La nuit cernait de tous côtés les dernières flammes de l'Ouest. François tira du dossier de son fauteuil le lecteur électrique et coiffa l'écouteur. La Compagnie Eurasiatique des Transports avait installé un de ces appareils sur chaque siège pour permettre aux voyageurs de lire la nuit sans déranger ceux de leurs voisins qui désiraient rester dans l'obscurité.

Une plaque extensible, que chacun pouvait agrandir ou rapetisser au format de son livre, s'appliquait sur la page et, dans l'écouteur, une voix lisait le texte imprimé. Cette voix, non seulement lisait Goethe, Dante, Mistral ou Céline dans le texte, avec l'accent d'origine, mais reprenait ensuite, si on le désirait, en haut de chaque page, pour en donner la traduction en n'importe quelle langue. Elle possédait un grand registre de tons, se faisait doctorale pour les ouvrages de philosophie, sèche pour les mathématiques, tendre pour les romans d'amour, grasse pour les recettes de cuisine. Elle lisait les récits de bataille d'une voix de colonel, et d'une voix de fée les contes pour enfants. Au dernier mot de la dernière ligne, elle faisait connaître par un « hum hum » discret qu'il était temps
de changer la plaque de page.

Cet appareil n'eût pas manqué de paraître miraculeux à un voyageur du XXe siècle égaré dans ce véhicule du XXIe. Le fonctionnement en était pourtant bien simple. La plaque, sensible à l'encre d'imprimerie, était branchée sur un minuscule poste émetteur de télévision installé dans le dossier de chaque fauteuil. Ce poste transmettait automatiquement l'image de la page au Central de Lecture de la Compagnie Eurasiatique des Transports, dans la banlieue de Vienne. Des cloisons insonores divisaient l'immeuble du Central en une dizaine de milliers de minuscules cabines. Dans ces dix mille cabines, devant dix mille écrans semblables, étaient enfermés dix mille lecteurs et lectrices de tous âges et de toutes nationalités.
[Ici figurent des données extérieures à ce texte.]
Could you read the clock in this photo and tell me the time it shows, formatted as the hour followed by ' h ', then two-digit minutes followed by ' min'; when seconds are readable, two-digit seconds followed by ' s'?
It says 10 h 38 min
Des standardistes polyglottes triaient les réceptions, les branchaient par
langues sur des sous-standards qui les distribuaient ensuite par genre littéraire. Il ne fallait guère plus de quelques secondes pour que l'image de la page arrivât au lecteur compétent, qui se mettait aussitôt à lire dans le ton dont il était spécialiste. Un tel larmoyait pendant huit heures sur des ouvrages sentimentaux. Telle autre souriait à longueur de journée dans sa solitude, pour lire avec grâce des conseils de beauté.
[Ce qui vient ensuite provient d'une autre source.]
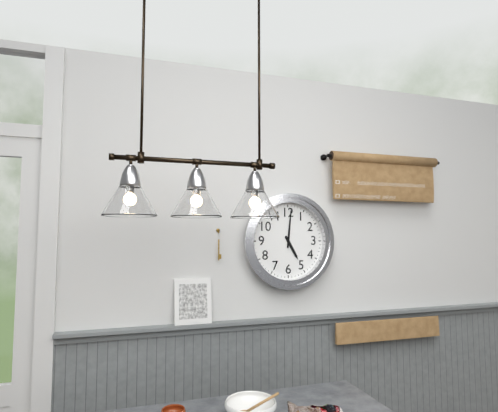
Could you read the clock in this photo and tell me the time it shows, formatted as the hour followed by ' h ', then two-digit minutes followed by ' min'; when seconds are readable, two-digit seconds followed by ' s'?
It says 5 h 01 min
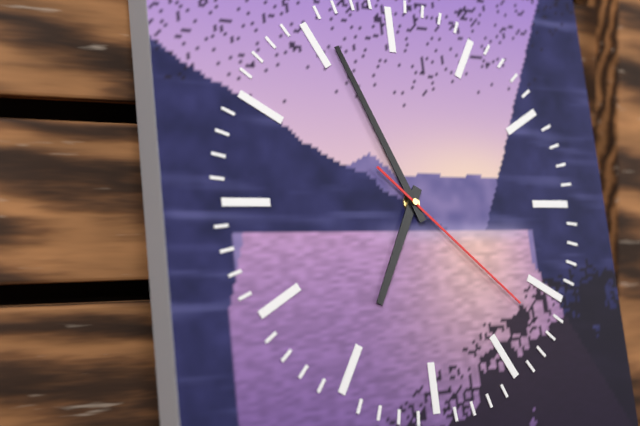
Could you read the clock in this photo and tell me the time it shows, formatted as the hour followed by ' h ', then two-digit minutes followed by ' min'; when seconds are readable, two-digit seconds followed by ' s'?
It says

C'était, en somme, une parfaite mais banale installation de télélecture, comme il en existait environ une dizaine en Europe, à l'usage des vieillards dont la vue baissait, des aveugles, et des solitaires qui désiraient se donner à la fois la compagnie d'un livre ami et celle d'une voix humaine.
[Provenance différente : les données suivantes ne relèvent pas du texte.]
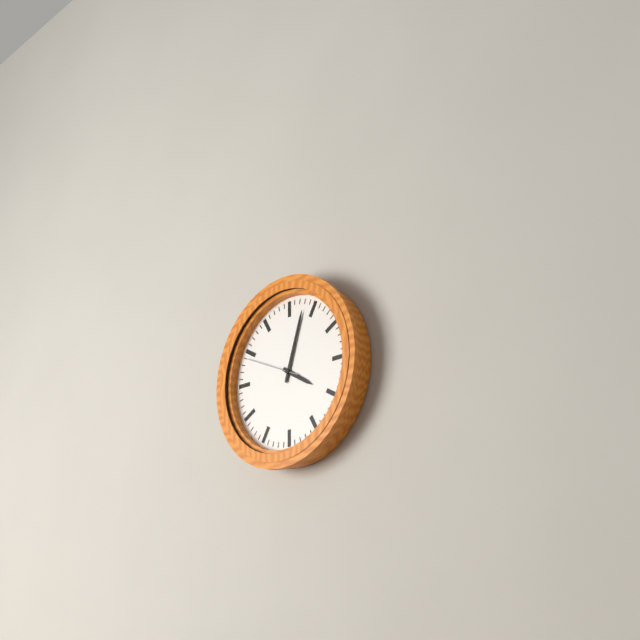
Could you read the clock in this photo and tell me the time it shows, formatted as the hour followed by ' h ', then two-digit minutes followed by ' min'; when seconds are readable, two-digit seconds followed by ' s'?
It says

François Deschamps disposa la plaque sur son roman policier et tourna, sur l'écouteur, le minuscule bouton qui mettait l'appareil en marche. Une voix dramatique murmura à son oreille :

« Chapitre premier. – L'inspecteur Walter enfonça la porte d'un coup d'épaule et s'arrêta stupéfait : à un clou du plafond pendait, intact, le menton soulevé par la corde, le cadavre de M. Lecourtois qu'il avait découvert, la veille, décapité... »

Le jeune homme renonça à connaître l'explication de ce mystère. Il ôta
l'écouteur et s'endormit.

Le train entrait en gare de Lyon-Perrache.